# The data
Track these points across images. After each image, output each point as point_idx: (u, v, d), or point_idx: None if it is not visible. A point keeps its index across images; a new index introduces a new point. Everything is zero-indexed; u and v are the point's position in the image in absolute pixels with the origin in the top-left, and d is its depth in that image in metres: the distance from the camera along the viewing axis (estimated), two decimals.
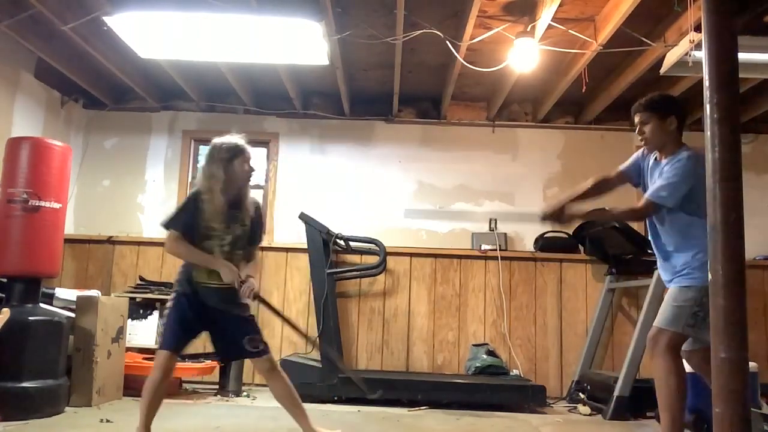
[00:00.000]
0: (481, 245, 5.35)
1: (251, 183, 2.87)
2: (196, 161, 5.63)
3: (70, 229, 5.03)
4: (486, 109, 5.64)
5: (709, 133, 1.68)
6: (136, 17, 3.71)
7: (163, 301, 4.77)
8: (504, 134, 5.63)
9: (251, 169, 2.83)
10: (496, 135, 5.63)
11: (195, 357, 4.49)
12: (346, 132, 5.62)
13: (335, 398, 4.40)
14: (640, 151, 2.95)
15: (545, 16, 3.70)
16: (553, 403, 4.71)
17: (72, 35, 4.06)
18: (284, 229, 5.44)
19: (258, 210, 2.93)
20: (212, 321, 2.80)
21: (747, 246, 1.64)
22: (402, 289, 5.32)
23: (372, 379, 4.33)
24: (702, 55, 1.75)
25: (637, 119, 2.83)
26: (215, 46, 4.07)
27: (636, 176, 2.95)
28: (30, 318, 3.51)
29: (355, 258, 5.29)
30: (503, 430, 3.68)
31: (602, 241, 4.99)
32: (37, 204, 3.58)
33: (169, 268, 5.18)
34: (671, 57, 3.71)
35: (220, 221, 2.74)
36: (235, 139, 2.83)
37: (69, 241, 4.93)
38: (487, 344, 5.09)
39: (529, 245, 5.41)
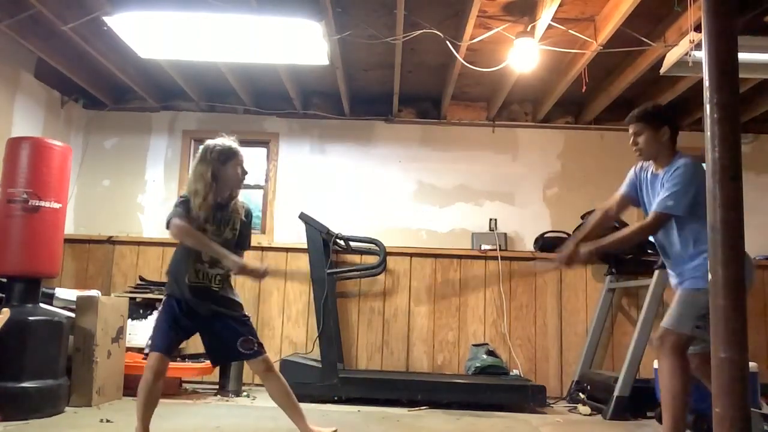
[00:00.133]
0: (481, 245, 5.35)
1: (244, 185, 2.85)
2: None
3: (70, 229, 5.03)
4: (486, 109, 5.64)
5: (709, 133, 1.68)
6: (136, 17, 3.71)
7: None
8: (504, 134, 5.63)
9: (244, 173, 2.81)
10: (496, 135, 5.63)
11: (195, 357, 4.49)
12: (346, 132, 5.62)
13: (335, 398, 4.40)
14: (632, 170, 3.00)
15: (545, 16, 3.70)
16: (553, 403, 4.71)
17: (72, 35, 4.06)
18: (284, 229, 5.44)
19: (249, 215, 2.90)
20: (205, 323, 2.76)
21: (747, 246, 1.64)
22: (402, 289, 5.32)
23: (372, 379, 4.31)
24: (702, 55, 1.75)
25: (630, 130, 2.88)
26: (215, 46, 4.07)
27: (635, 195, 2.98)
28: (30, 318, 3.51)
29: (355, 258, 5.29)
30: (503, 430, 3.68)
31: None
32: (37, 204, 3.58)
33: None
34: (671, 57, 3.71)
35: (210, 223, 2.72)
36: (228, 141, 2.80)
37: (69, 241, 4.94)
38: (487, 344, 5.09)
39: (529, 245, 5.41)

# Exercise
Give every line above again exactly, omitting whatever pictures appear.

# Solution
Track these points across images. After each image, output each point as point_idx: (u, v, d), or point_idx: None if it is not visible. A point keeps its index across images; a new index introduces a new point. Everything is zero-indexed; u and v are the point's position in the image in absolute pixels with the origin in the top-left, and d is its depth in that image in metres: the distance from the camera along the viewing axis (estimated), two decimals.
[00:00.000]
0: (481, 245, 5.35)
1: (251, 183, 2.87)
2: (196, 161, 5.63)
3: (70, 229, 5.03)
4: (486, 109, 5.64)
5: (709, 133, 1.68)
6: (136, 17, 3.71)
7: (163, 301, 4.77)
8: (504, 134, 5.63)
9: (251, 169, 2.83)
10: (496, 135, 5.63)
11: (195, 357, 4.49)
12: (346, 132, 5.62)
13: (335, 398, 4.40)
14: (640, 151, 2.95)
15: (545, 16, 3.70)
16: (553, 403, 4.71)
17: (72, 35, 4.06)
18: (284, 229, 5.44)
19: (258, 210, 2.93)
20: (212, 321, 2.80)
21: (747, 246, 1.64)
22: (402, 289, 5.32)
23: (372, 379, 4.33)
24: (702, 55, 1.75)
25: (637, 119, 2.83)
26: (215, 46, 4.07)
27: (636, 176, 2.95)
28: (30, 318, 3.51)
29: (355, 258, 5.29)
30: (503, 430, 3.68)
31: (602, 241, 4.99)
32: (37, 204, 3.58)
33: (169, 268, 5.18)
34: (671, 57, 3.71)
35: (220, 221, 2.74)
36: (235, 139, 2.83)
37: (69, 241, 4.93)
38: (487, 344, 5.09)
39: (529, 245, 5.41)
[00:00.133]
0: (481, 245, 5.35)
1: (244, 185, 2.85)
2: None
3: (70, 229, 5.03)
4: (486, 109, 5.64)
5: (709, 133, 1.68)
6: (136, 17, 3.71)
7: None
8: (504, 134, 5.63)
9: (244, 173, 2.81)
10: (496, 135, 5.63)
11: (195, 357, 4.49)
12: (346, 132, 5.62)
13: (335, 398, 4.40)
14: (632, 170, 3.00)
15: (545, 16, 3.70)
16: (553, 403, 4.71)
17: (72, 35, 4.06)
18: (284, 229, 5.44)
19: (249, 215, 2.90)
20: (205, 323, 2.76)
21: (747, 246, 1.64)
22: (402, 289, 5.32)
23: (372, 379, 4.31)
24: (702, 55, 1.75)
25: (630, 130, 2.88)
26: (215, 46, 4.07)
27: (635, 195, 2.98)
28: (30, 318, 3.51)
29: (355, 258, 5.29)
30: (503, 430, 3.68)
31: None
32: (37, 204, 3.58)
33: None
34: (671, 57, 3.71)
35: (210, 223, 2.72)
36: (228, 141, 2.80)
37: (69, 241, 4.94)
38: (487, 344, 5.09)
39: (529, 245, 5.41)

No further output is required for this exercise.